- Born: December 3, 1956 (age 69) Los Angeles, California, U.S.

Motocross career
- Years active: 1973–1985
- Teams: Suzuki, Honda, Yamaha, Husqvarna
- Championships: 250cc – 1982 500cc – AMA 1979
- Wins: 8 AMA, 6 FIM

= Danny LaPorte =

American motorcycle racer

Danny LaPorte (born December 3, 1956) is an American former professional motocross racer. He was one of the top motocross racers in the 1970s and 1980s and, was the first American to win a 250cc motocross world championship.

==Biography==
Born in Los Angeles, California, LaPorte began riding in the early 1970s when the sport of motocross enjoyed a period of explosive growth. He began racing professionally when he turned 16 and by 1976 he was offered a job with the Suzuki factory racing team. In 1979, LaPorte won the AMA 500cc national championship for Suzuki.

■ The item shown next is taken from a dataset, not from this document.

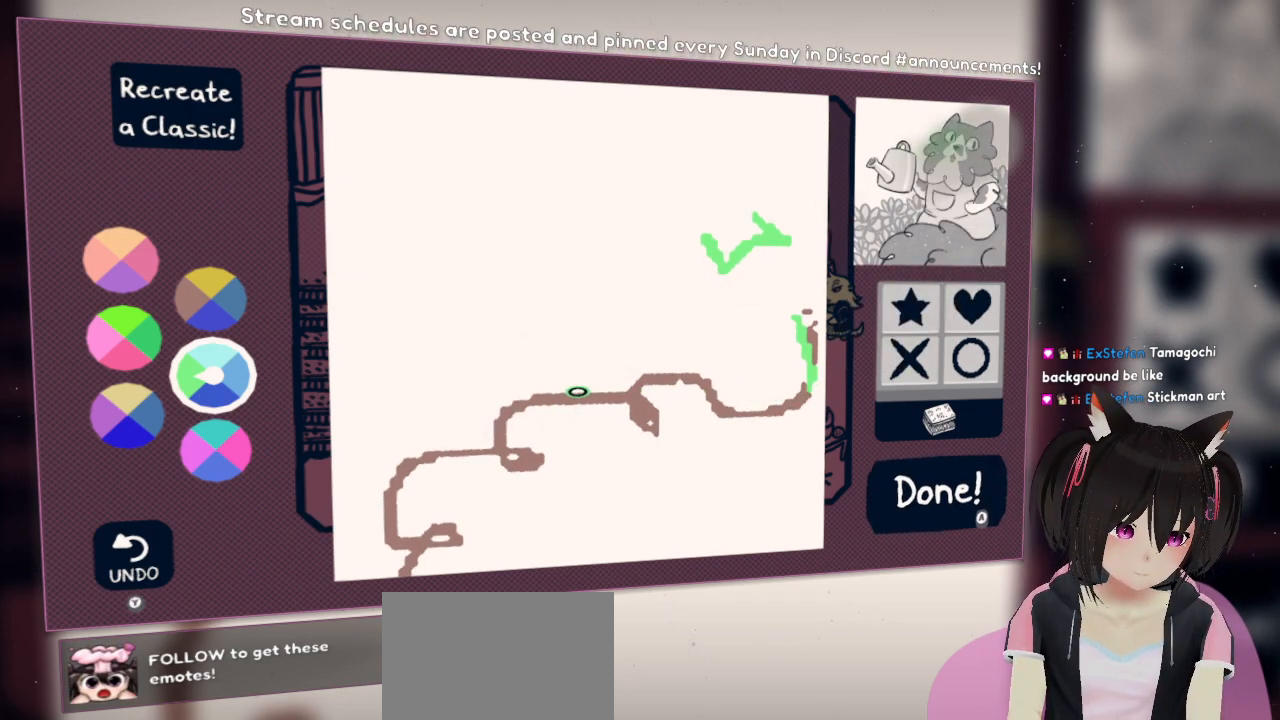
{"buttons": [], "left_stick": "center", "right_stick": "left", "events": []}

He was part of the victorious American Motocross des Nations team in 1981, marking the first time an American team had won the prestigious event.

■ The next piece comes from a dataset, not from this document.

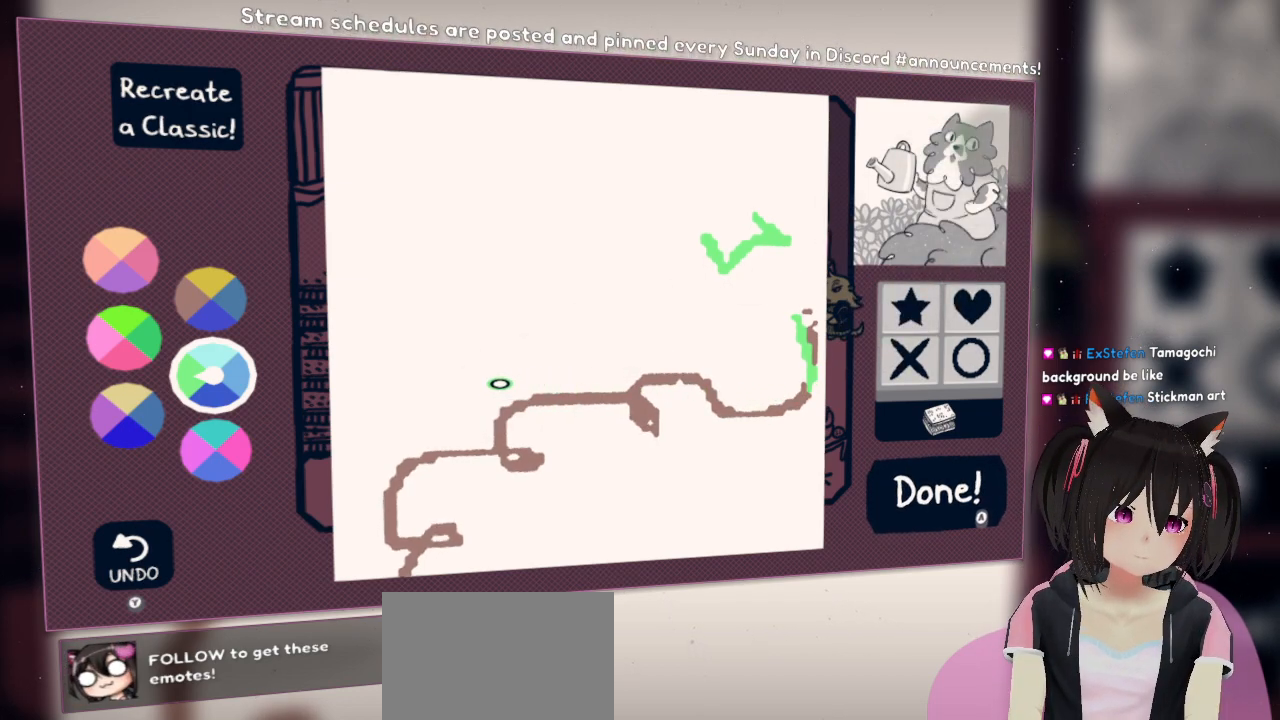
{"buttons": [], "left_stick": "center", "right_stick": "down-left", "events": [[100, "right_stick", "down-left"]]}
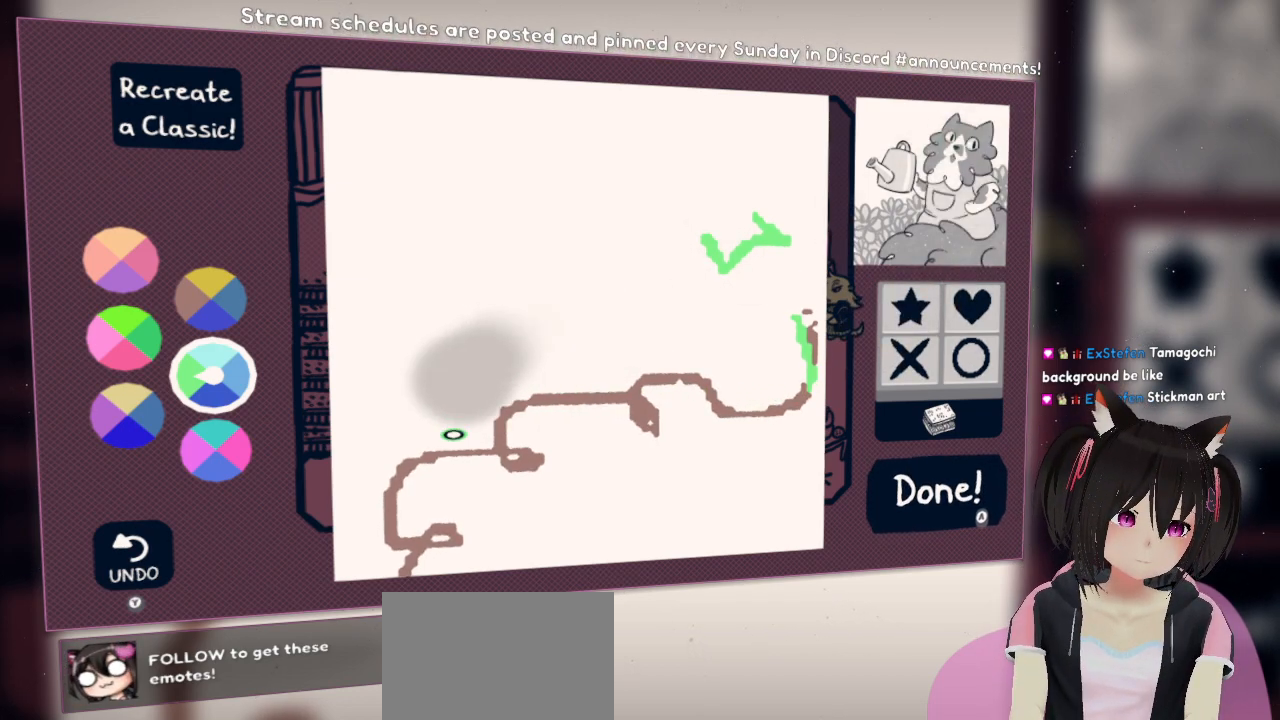
{"buttons": [], "left_stick": "center", "right_stick": "center", "events": [[267, "right_stick", "center"]]}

Seeking new challenges, LaPorte decided to compete in the 1982 250cc Motocross World Championship riding for the Yamaha factory racing team managed by former racer Heikki Mikkola. 1980 250cc World Champion Georges Jobé (Suzuki) was heavily favored to win the title and was leading the championship at mid-season when he suffered an elbow fracture during the 250cc French Grand Prix. LaPorte then won three consecutive Grand Prix races to take the championship points lead from Jobé. The championship would not be decided until the last race of the season in Sweden where LaPorte finished ahead of Jobé to claim the World Championship by 13 points. Jobé began the 1983 250cc Motocross World Championship by winning 5 of the first 6 heat races to build a commanding 60-point lead. He then posted consistent results to maintain his points lead and clinch the title over LaPorte with two rounds remaining.

Returning to America, LaPorte began to compete in desert racing and won the famous Baja 1000 three times as a member of the Kawasaki racing team. In the 1990s, he competed in international rally events, winning a stage and finishing second overall in the 1992 Paris-Dakar Rally. He also is the winner of 1991 Pharaohs rally in Egypt.

LaPorte currently resides in Southern California and still competes occasionally. In 2000, he was inducted into the AMA Motorcycle Hall of Fame. He was inducted again in 2003, this time as a member of the victorious 1981 Motocross des Nations team.